◆ WHAT YOU HAVE TO DO
Keep every line of the data below that has the string "linejoin" and present those lines.

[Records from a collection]
────────

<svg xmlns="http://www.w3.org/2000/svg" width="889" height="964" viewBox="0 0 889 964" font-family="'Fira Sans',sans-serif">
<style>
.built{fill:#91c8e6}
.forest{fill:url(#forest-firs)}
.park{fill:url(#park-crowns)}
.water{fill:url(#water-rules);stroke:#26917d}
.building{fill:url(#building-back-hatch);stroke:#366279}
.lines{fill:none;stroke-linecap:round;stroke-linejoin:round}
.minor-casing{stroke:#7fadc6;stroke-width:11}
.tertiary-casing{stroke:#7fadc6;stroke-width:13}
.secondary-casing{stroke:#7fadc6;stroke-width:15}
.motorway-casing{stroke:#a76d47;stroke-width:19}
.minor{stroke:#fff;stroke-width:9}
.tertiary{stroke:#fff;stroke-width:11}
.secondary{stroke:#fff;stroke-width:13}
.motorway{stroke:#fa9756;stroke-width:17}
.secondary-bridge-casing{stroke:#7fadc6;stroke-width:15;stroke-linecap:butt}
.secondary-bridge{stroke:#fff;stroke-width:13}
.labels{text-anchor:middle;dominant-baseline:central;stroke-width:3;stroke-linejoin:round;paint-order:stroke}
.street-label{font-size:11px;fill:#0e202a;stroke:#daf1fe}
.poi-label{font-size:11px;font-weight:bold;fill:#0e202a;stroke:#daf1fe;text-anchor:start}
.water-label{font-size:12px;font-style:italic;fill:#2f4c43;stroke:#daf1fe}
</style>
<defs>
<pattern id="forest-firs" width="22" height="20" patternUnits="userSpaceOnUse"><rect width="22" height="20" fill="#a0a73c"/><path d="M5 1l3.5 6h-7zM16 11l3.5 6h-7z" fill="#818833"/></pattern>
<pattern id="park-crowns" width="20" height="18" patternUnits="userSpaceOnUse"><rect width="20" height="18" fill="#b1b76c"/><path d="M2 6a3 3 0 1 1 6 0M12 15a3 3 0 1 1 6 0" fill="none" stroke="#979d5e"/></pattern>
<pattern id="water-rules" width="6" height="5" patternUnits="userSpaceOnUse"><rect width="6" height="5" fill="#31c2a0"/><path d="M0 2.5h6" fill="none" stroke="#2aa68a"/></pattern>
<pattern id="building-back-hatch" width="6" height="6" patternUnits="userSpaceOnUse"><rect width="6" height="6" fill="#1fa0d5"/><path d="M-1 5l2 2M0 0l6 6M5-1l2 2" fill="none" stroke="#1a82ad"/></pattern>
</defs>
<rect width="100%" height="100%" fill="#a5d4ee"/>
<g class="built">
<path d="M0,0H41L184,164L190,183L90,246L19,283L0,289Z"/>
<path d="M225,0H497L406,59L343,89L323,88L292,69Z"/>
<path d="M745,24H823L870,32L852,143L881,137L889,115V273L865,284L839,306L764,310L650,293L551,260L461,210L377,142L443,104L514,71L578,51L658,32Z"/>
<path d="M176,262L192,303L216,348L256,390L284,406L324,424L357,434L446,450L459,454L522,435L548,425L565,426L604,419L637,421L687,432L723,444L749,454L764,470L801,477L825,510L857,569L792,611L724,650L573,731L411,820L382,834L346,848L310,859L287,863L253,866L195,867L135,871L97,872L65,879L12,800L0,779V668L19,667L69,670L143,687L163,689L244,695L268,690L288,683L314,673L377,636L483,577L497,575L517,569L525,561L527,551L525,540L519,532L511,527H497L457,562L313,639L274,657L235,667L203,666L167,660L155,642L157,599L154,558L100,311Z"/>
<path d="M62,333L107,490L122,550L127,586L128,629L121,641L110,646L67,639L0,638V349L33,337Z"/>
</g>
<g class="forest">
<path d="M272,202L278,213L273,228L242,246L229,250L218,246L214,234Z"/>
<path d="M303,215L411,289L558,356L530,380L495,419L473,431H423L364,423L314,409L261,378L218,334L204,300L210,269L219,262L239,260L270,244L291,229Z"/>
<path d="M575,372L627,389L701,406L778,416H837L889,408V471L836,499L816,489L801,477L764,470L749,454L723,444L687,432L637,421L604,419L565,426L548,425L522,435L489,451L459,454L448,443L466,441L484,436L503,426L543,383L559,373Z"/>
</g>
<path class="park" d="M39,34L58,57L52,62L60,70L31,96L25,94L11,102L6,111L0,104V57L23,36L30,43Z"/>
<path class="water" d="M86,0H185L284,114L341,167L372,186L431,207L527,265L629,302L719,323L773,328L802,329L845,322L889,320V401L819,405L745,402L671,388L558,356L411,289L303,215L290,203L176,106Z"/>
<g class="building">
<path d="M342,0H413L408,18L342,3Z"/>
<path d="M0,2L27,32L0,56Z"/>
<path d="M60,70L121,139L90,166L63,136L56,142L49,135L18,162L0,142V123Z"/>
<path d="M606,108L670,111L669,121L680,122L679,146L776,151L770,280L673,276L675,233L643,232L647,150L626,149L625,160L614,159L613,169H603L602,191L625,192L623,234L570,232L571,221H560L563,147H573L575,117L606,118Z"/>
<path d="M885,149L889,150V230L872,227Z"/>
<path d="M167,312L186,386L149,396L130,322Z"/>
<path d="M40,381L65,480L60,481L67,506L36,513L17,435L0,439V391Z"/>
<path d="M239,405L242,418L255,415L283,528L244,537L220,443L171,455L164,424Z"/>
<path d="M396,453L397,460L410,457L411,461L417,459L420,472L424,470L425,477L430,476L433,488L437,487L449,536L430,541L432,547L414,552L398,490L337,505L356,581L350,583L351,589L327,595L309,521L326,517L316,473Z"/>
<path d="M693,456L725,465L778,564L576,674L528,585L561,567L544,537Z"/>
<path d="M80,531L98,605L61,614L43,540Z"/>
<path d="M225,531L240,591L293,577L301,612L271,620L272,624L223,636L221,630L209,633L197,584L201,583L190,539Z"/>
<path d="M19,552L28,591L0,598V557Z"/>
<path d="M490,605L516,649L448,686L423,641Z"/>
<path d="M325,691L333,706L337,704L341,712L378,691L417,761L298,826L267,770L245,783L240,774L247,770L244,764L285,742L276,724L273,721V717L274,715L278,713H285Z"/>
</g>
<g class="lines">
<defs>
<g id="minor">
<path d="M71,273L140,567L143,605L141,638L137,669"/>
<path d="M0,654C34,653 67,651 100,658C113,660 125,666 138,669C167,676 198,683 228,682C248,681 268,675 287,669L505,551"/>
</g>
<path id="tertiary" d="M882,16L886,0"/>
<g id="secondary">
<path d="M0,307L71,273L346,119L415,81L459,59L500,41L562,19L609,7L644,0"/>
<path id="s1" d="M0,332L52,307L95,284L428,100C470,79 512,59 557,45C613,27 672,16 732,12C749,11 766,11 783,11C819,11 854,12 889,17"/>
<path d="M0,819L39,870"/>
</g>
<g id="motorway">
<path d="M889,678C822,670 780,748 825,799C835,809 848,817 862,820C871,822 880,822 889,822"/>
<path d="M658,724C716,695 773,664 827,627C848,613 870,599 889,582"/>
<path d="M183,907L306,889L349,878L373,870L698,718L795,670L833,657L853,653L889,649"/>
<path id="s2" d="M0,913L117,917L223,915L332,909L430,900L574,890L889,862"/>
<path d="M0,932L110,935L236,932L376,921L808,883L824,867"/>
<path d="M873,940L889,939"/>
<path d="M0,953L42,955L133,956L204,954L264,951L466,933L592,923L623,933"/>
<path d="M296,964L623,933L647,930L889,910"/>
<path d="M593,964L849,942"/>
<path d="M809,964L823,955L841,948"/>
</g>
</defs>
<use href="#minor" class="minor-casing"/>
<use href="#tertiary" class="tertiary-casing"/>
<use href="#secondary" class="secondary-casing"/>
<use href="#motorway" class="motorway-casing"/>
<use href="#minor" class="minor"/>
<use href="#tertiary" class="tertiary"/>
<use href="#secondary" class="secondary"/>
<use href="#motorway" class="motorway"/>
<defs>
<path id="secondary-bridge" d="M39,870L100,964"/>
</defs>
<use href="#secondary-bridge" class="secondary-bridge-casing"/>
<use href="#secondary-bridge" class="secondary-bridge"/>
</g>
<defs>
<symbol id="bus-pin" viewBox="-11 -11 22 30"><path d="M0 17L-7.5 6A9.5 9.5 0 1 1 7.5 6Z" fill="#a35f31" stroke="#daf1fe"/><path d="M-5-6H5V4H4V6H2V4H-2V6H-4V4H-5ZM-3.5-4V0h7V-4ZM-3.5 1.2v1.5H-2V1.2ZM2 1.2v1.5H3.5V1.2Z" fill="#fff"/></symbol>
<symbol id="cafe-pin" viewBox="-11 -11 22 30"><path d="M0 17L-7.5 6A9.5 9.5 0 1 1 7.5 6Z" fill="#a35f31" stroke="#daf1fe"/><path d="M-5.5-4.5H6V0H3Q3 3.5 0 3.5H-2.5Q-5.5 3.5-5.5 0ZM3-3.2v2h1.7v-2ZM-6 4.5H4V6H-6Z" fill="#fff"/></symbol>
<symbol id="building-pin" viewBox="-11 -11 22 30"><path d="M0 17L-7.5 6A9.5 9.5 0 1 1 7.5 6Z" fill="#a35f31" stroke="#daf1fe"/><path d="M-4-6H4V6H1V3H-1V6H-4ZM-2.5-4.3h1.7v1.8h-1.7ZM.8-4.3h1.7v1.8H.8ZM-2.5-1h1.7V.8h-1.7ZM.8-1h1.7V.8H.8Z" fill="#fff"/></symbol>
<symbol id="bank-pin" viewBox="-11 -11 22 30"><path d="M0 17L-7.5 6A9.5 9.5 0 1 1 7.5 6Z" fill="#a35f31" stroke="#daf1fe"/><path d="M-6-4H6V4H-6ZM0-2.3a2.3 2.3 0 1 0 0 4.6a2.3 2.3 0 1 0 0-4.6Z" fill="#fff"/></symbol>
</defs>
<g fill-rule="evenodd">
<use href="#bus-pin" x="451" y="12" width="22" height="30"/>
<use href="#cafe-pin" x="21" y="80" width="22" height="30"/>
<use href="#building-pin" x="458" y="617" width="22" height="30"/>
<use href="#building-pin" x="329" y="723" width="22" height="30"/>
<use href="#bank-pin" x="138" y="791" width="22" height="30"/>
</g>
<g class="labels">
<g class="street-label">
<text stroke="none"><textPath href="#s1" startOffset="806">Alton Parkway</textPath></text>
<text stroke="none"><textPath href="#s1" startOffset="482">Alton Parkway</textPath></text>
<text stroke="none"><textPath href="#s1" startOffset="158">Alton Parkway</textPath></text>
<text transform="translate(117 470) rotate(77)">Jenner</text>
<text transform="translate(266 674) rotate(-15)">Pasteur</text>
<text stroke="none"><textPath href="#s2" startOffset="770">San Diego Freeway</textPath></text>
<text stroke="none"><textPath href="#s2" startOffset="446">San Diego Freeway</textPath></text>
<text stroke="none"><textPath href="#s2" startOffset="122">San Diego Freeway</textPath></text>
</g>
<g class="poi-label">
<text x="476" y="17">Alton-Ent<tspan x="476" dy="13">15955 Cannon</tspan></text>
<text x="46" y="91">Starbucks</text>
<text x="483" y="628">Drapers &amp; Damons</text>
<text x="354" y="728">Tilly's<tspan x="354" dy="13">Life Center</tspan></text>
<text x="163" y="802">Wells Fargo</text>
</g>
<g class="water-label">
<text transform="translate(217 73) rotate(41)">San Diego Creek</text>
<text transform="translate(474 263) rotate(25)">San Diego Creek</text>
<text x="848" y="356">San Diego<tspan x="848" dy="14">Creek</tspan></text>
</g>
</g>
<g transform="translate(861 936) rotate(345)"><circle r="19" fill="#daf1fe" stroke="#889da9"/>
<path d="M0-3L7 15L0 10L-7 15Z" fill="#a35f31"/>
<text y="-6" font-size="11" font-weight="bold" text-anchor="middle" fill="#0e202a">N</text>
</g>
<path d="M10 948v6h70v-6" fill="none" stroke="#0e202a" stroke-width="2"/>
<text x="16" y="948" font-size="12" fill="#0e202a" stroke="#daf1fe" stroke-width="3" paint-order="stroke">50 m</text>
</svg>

────────

◆ ANSWER TO THE PROBLEM
.lines{fill:none;stroke-linecap:round;stroke-linejoin:round}
.labels{text-anchor:middle;dominant-baseline:central;stroke-width:3;stroke-linejoin:round;paint-order:stroke}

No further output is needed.